- **Records shown**:
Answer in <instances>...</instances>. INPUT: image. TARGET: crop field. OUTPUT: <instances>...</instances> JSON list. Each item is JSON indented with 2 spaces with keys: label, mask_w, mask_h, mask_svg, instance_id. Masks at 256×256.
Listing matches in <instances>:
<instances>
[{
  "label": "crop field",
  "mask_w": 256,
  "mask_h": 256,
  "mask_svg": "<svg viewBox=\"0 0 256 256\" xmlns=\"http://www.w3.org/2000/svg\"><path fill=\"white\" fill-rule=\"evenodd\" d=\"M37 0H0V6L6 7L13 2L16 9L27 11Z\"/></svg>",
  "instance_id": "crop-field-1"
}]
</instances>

- **The problem**:
Quote the lines above verbatim, keeping every character and space unchanged.

- **Result of this task**:
Answer in <instances>...</instances>. INPUT: image. TARGET: crop field. OUTPUT: <instances>...</instances> JSON list. Each item is JSON indented with 2 spaces with keys: label, mask_w, mask_h, mask_svg, instance_id. Masks at 256×256.
Listing matches in <instances>:
<instances>
[{
  "label": "crop field",
  "mask_w": 256,
  "mask_h": 256,
  "mask_svg": "<svg viewBox=\"0 0 256 256\" xmlns=\"http://www.w3.org/2000/svg\"><path fill=\"white\" fill-rule=\"evenodd\" d=\"M37 0H0V6L6 7L13 2L16 9L27 11Z\"/></svg>",
  "instance_id": "crop-field-1"
}]
</instances>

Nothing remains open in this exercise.